### Problem set
**A)** Quote the interview text word for word, starting at "When I get to" and ending at "and share dinner.".
**B)** List every specific clock time mentioned in the interview text.

*** Opening Reading text ***

When I get to work, I grab another coffee then I make all the phone calls I don’t want to make and tackle the tasks I’m not looking forward to first thing in the morning so they don’t hang over my head all day. I tend to have a lot of meetings so my days are usually varied but hectic.

I try to leave the office most days by 5:15 so I can go to the gym at 6 pm. I work out 4-5 days a week and it's usually 3-4 days right after work. If I don’t have work to follow up on the ride home I try to call a friend or my family to stay in touch.

Once home, my wife and I usually cook and share dinner.

My evening routine is to walk the dogs, watch a little TV, and catch up on some work.

I read every night before going to sleep. I usually go to bed around 11 pm and read until midnight.

While they say it's healthy to get 7-8 hours of sleep I try to get 5-6 hours of sleep every day.

4. What's a recent leadership lesson you've learned for the first time or been reminded of?

Not blaming an employee for a mistake. Usually, when something breaks down, you have to look to see why we put someone in a position to fail. Did we have the right policy and procedure in place? Did we follow the policy and procedure? More often than not, the blame usually lies with management. We don’t want people to be afraid to do their jobs so our role is to put them in the position to be successful and create the guard rails to minimize risk.

*** Closing Reading text ***
*** Opening Given material ***

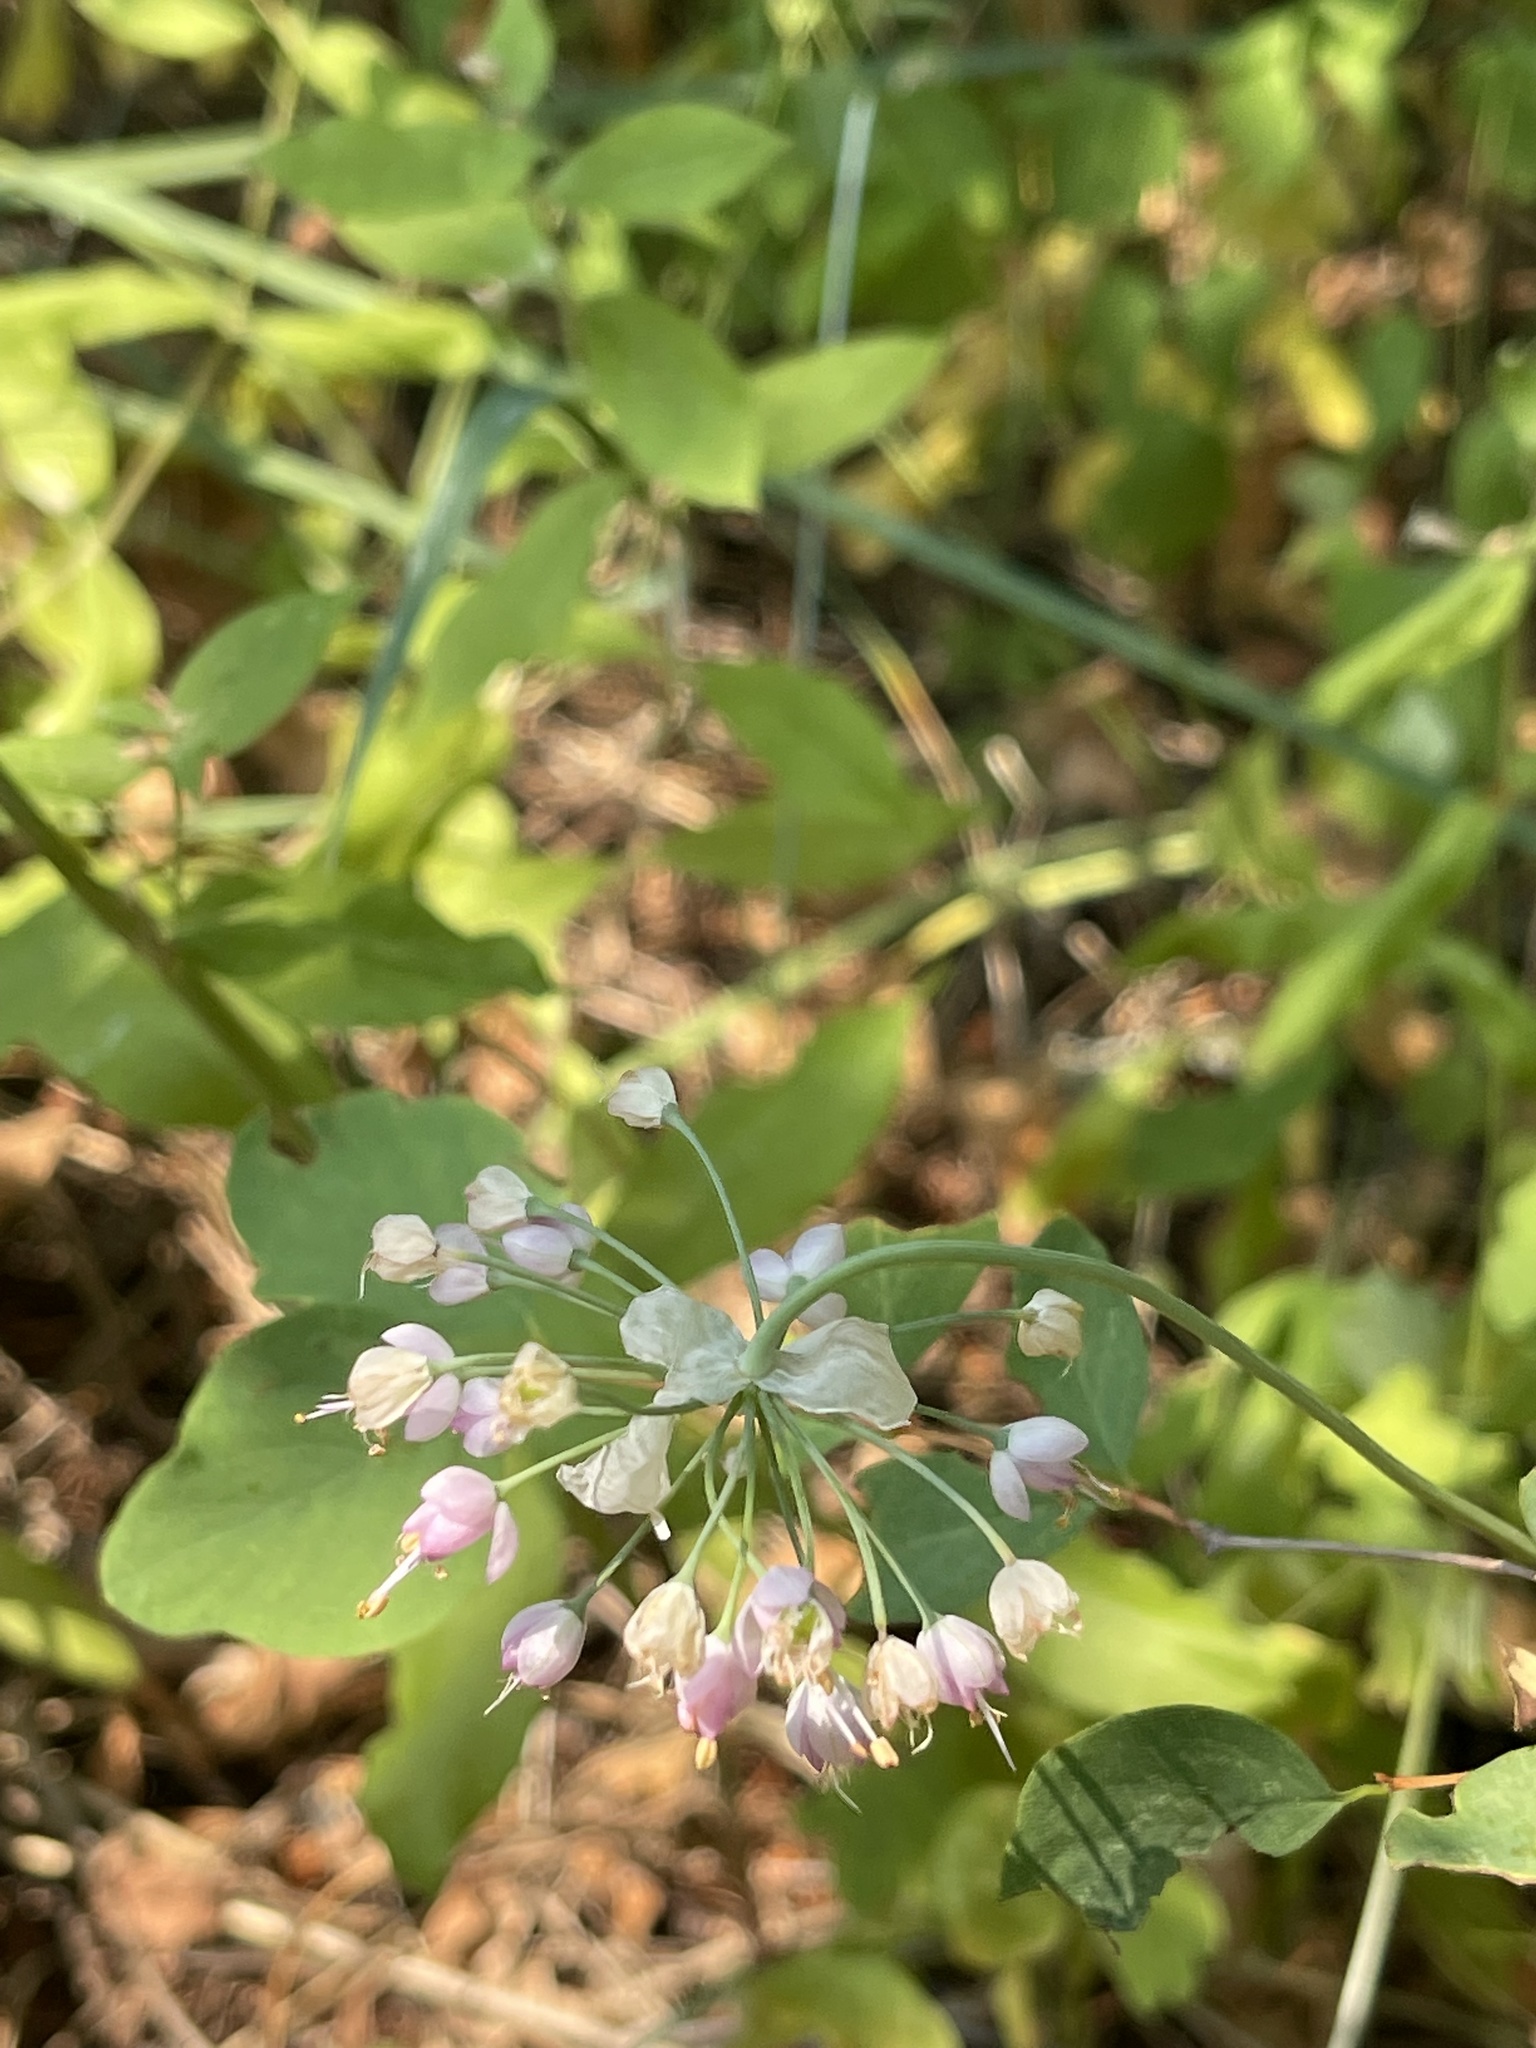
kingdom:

*** Closing Given material ***

### Solved tasks
**A)**
When I get to work, I grab another coffee then I make all the phone calls I don’t want to make and tackle the tasks I’m not looking forward to first thing in the morning so they don’t hang over my head all day. I tend to have a lot of meetings so my days are usually varied but hectic.

I try to leave the office most days by 5:15 so I can go to the gym at 6 pm. I work out 4-5 days a week and it's usually 3-4 days right after work. If I don’t have work to follow up on the ride home I try to call a friend or my family to stay in touch.

Once home, my wife and I usually cook and share dinner.

**B)**
- 5:15
- 6 pm
- 11 pm
- midnight